▶ _Data shown_
........

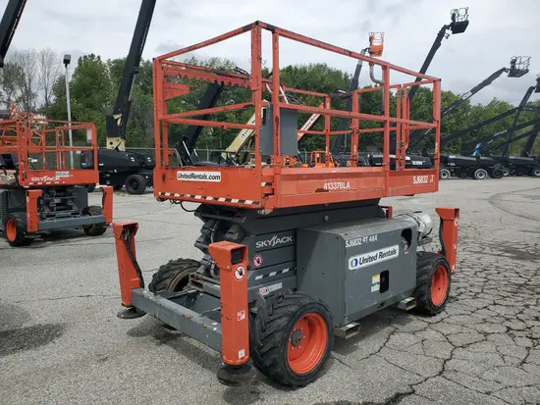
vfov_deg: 53.1
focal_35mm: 26
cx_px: 270
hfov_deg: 67.3
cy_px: 202
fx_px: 406
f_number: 2.4
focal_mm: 4.3
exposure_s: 1/2083
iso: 50
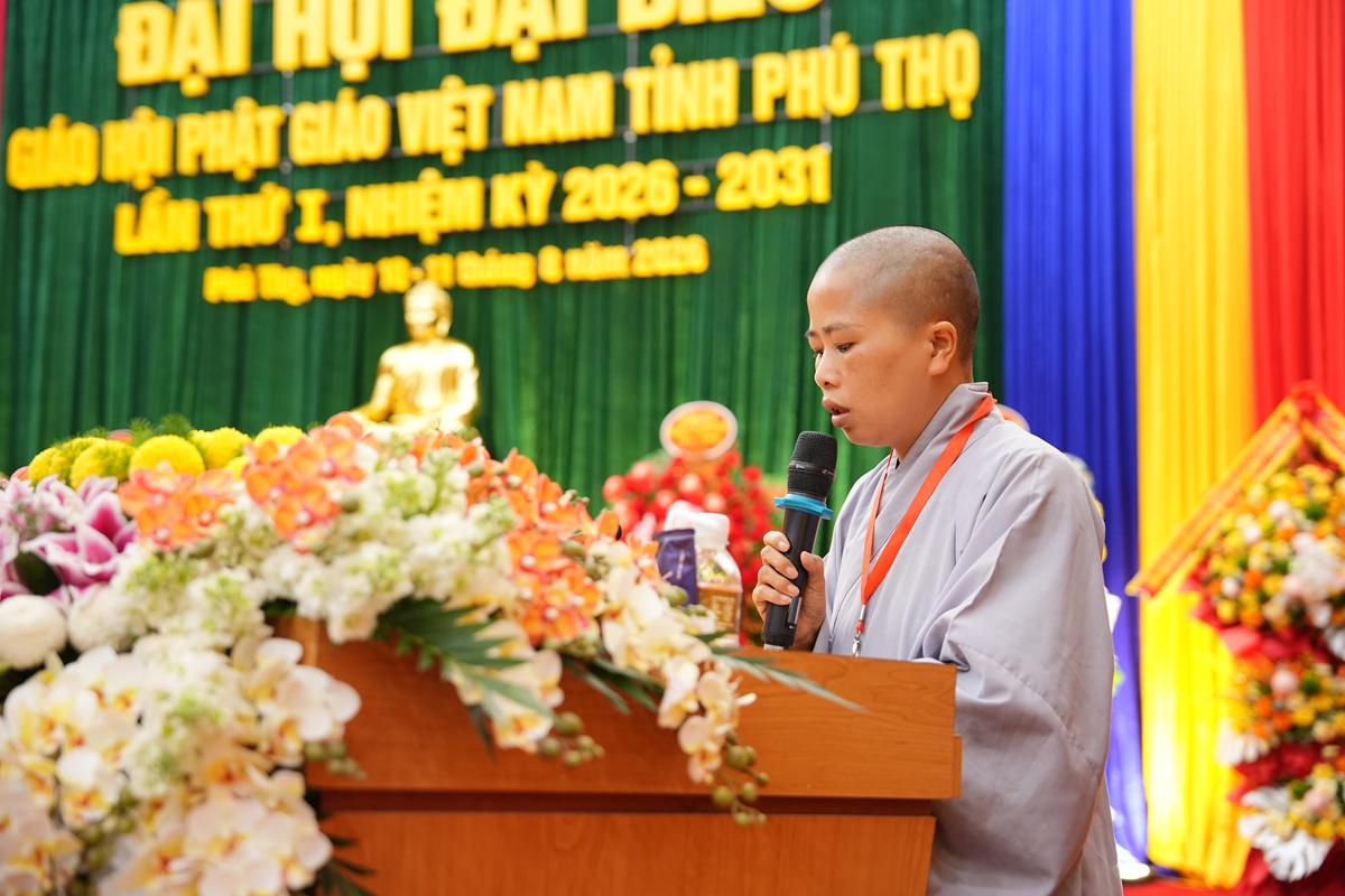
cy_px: 448
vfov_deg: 29.9
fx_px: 1681
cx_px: 672
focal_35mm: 45
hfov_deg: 43.6
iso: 1250
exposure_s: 1/100
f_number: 2.8
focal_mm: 45
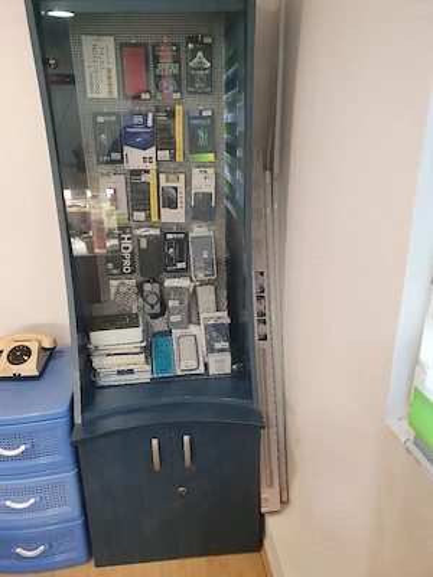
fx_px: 434
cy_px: 288
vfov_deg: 67.3
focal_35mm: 26
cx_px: 216
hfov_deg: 53.1
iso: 500
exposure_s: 1/50
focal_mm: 4.32
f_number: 2.4
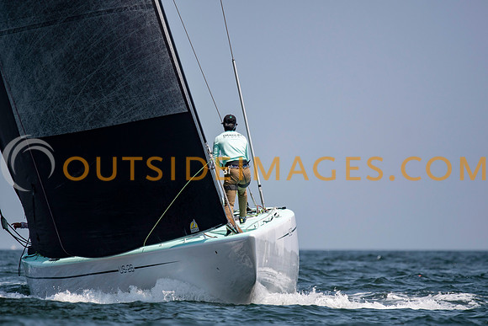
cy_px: 163
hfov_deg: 4.5
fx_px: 6190
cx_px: 244
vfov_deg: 3.0
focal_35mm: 457
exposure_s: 1/3200
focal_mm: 300
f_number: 4
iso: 200
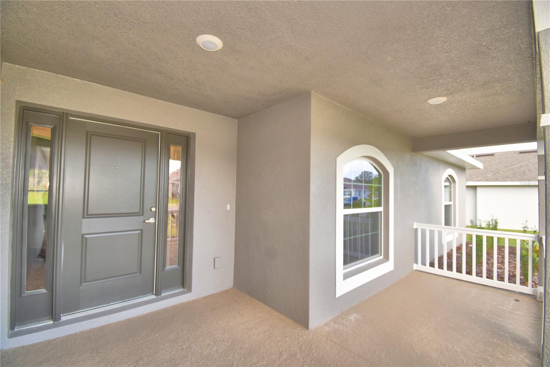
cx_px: 275
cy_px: 184
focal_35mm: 15
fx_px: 229
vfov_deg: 77.3
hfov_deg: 100.4
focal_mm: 10
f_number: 4.5
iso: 100
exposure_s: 1/60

........

▶ _About this exercise_
Omit the pictures and copy the records above exactly.

▶ _Result below_
vfov_deg: 53.1
focal_35mm: 26
cx_px: 270
hfov_deg: 67.3
cy_px: 202
fx_px: 406
f_number: 2.4
focal_mm: 4.3
exposure_s: 1/2083
iso: 50
cy_px: 448
vfov_deg: 29.9
fx_px: 1681
cx_px: 672
focal_35mm: 45
hfov_deg: 43.6
iso: 1250
exposure_s: 1/100
f_number: 2.8
focal_mm: 45
fx_px: 434
cy_px: 288
vfov_deg: 67.3
focal_35mm: 26
cx_px: 216
hfov_deg: 53.1
iso: 500
exposure_s: 1/50
focal_mm: 4.32
f_number: 2.4
cy_px: 163
hfov_deg: 4.5
fx_px: 6190
cx_px: 244
vfov_deg: 3.0
focal_35mm: 457
exposure_s: 1/3200
focal_mm: 300
f_number: 4
iso: 200
cx_px: 275
cy_px: 184
focal_35mm: 15
fx_px: 229
vfov_deg: 77.3
hfov_deg: 100.4
focal_mm: 10
f_number: 4.5
iso: 100
exposure_s: 1/60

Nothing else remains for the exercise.